WHAT IS NEEDED: Transcribe, word for word and without additions, each line below from the one containing "pinky pip: (174, 159)" through the one containing "thumb ip: (420, 276)", both ends included.

SOURCE MATERIAL:

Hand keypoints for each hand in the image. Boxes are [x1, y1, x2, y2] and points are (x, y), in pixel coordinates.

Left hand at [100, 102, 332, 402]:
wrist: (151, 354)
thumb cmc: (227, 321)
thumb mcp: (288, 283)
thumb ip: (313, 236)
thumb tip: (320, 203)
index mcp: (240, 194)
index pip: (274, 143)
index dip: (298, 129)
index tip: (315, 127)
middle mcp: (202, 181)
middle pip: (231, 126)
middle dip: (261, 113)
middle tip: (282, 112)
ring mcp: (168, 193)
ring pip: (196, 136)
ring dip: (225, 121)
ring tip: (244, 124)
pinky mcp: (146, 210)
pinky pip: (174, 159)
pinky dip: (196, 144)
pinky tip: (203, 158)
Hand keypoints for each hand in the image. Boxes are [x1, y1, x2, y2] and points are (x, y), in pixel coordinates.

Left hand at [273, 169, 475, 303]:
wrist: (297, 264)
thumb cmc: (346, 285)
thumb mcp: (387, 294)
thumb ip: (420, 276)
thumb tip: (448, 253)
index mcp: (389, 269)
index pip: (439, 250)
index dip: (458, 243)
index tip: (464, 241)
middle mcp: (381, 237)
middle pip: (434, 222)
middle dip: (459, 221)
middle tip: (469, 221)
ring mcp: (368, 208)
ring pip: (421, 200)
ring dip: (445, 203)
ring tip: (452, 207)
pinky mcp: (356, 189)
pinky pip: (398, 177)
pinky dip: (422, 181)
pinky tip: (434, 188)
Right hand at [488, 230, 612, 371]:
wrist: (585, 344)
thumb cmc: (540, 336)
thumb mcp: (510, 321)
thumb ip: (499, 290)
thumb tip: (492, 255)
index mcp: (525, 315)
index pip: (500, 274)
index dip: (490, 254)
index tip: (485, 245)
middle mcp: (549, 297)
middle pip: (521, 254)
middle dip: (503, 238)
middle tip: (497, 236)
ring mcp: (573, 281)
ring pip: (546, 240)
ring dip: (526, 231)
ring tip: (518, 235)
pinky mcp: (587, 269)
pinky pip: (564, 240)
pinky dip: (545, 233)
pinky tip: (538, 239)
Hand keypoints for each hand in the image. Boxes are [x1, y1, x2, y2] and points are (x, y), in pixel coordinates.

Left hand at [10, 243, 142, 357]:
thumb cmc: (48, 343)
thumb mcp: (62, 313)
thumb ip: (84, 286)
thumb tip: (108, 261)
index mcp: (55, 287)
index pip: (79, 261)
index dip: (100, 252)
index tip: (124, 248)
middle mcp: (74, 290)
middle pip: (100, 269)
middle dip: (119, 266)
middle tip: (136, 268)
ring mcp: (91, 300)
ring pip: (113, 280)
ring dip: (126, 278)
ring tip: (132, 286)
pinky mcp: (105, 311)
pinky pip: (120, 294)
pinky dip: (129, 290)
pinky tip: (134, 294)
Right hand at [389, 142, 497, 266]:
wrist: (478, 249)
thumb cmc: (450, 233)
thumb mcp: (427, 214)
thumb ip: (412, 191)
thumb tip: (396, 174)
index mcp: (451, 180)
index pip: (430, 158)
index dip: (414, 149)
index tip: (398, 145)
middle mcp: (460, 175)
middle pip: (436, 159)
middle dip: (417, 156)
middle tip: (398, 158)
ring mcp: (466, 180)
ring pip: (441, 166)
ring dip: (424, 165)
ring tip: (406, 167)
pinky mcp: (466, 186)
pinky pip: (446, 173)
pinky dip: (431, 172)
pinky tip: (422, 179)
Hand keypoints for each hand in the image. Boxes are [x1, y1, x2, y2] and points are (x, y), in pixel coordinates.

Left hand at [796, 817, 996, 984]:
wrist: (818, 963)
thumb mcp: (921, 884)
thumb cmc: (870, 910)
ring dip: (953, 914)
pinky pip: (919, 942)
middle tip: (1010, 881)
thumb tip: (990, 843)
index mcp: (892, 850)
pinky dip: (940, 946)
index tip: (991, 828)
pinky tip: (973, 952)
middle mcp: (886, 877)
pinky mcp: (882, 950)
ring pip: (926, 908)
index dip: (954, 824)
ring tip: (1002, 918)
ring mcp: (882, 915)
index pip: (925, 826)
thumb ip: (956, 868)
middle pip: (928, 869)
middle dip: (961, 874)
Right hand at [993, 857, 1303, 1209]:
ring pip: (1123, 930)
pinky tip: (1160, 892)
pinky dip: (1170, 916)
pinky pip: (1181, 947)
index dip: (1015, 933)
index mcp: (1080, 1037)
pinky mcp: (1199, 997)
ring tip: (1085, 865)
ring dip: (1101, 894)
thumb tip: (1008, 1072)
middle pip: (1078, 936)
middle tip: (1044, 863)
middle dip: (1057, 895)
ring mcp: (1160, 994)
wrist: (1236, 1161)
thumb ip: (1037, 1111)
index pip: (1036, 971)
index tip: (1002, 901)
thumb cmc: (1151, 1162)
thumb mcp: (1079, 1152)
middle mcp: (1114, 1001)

EXERCISE RESULT:
pinky pip: (174, 159)
pinky dip: (196, 144)
pinky tip: (203, 158)
Hand keypoints for each hand in the image. Boxes are [x1, y1, x2, y2] and points are (x, y), in pixel coordinates.

Left hand at [273, 169, 475, 303]:
wrist: (297, 264)
thumb cmc: (346, 285)
thumb mcp: (387, 294)
thumb ip: (420, 276)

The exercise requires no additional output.